It didn’t happen in the US, but it’s still a start …
The Victorian mother, who cannot be identified for legal reasons, was resorting to homeopathic methods to try to protect her child against disease. But the court heard that in 2010, the girl’s father allowed his new wife to take the girl to a medical centre, without her mother’s permission.
Good to hear that the father knew enough about homeopathy to understand that it doesn’t do anything, and that his daughter’s only hope was to take her to a hospital for proper treatment.
There she was immunised for diphtheria, tetanus, pertussis, hepatitis B, polio, HIB, measles, mumps, rubella and meningococcal C.
He said he wanted to protect her from infectious diseases, and he was also concerned the child of his new wife, who is now pregnant, could contract a disease from an unvaccinated child.
And this is one of the larger concerns about parents who”opt out” of vaccinations for their children without any solid reason: they’re going to endanger everyone else in the process. The problem is that as long as there’s even some residual doubt about the supposed “dangers” of vaccination, there will always be people who will believe it regardless of the mountains of evidence to the contrary.
It does sound like the mother was interested in feeding her the right foods, building up her immune system, and things like that; however, the problem with diseases like pertussis, rubella, measles, and smallpox is that while having a healthy immune system may help somewhat, these diseases will still kill you unless you take precautions against them. There’s a reason why we didn’t respond to outbreaks of these pathogens by getting people to go vegan or something. A more powerful and effective response was needed.
And now we live in a day and age where we feel as if your choice of lifestyle and beliefs about the efficacy will hold sway over diseases that have wiped out millions. I tell you something, those little bugs don’t give a rip about what you believe.
The parents must now ensure that the girl receives all vaccinations recommended for her age and in future. In her ruling, made on October 19, the judge was critical of the father’s attempt to secretly immunise the girl, saying it reflected poorly on his attitude to parenthood. She said the mother had openly followed a homeopathic immunisation program and had acted in what she thought were her daughter’s best interests.
Again, what you think is in your child’s best interest don’t mean anything if it’s not backed up by any scientific or medical evidence. It would be like praying over your dying child … sure, you think it will help, but that doesn’t make it so. To see that the judge was “critical” of the father’s course of action – when it’s clearly the only one that would get his daughter out of danger – makes me think that the legal system gives far too much weight to the beliefs of the parents, especially if one of them will believe whatever the hell they want.

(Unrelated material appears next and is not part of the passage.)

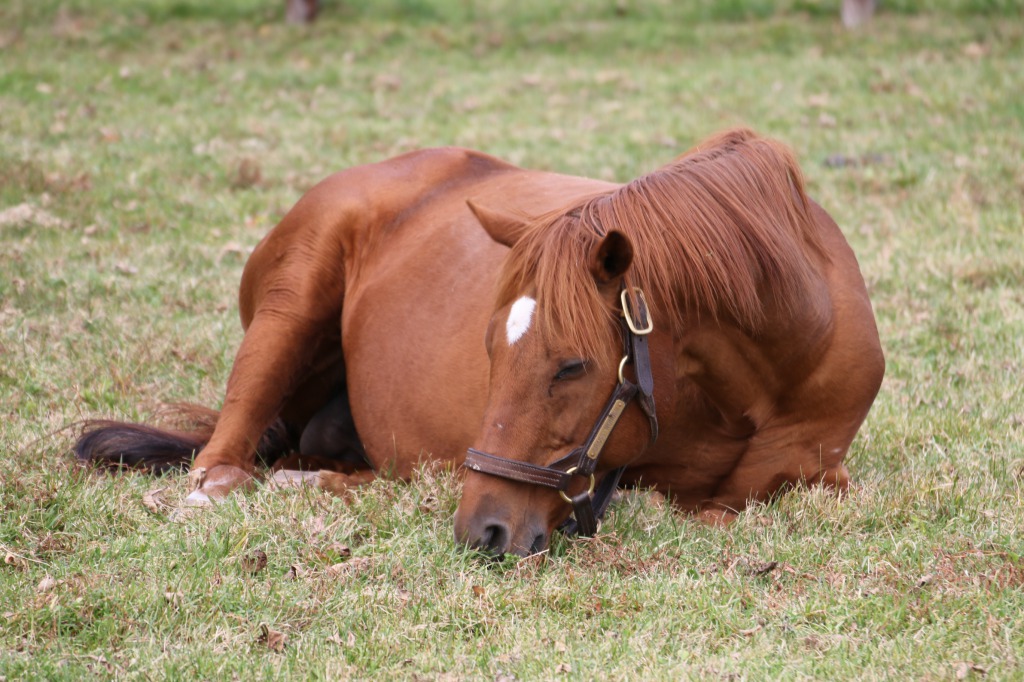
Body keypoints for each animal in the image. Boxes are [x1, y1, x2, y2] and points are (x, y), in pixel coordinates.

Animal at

Parents of almost 31,000 children have recorded a conscientious objection to immunisations, compared with 4271 objectors in 1999.
The numbers are getting worse here too. There is an overwhelming body of scientific evidence to show that vaccinations are effective in preventing disease. There is none to show that it causes, say, autism … despite what Jenny McCarthy might think. Yet even in light of this, people will convince themselves that magical hand-waving, sugar pills, and distilled water diluted to 10^100 concentration will fix what ails them … and what we know will work won’t.
This is the reason why I am just as critical of nonsense like homeopathy, Reiki, and so-called “energy” work and the snake oil salesmen who peddle them. Not only is it ineffective but it will sometimes keep people from seeking out real treatment, thus endangering everyone around them in the process.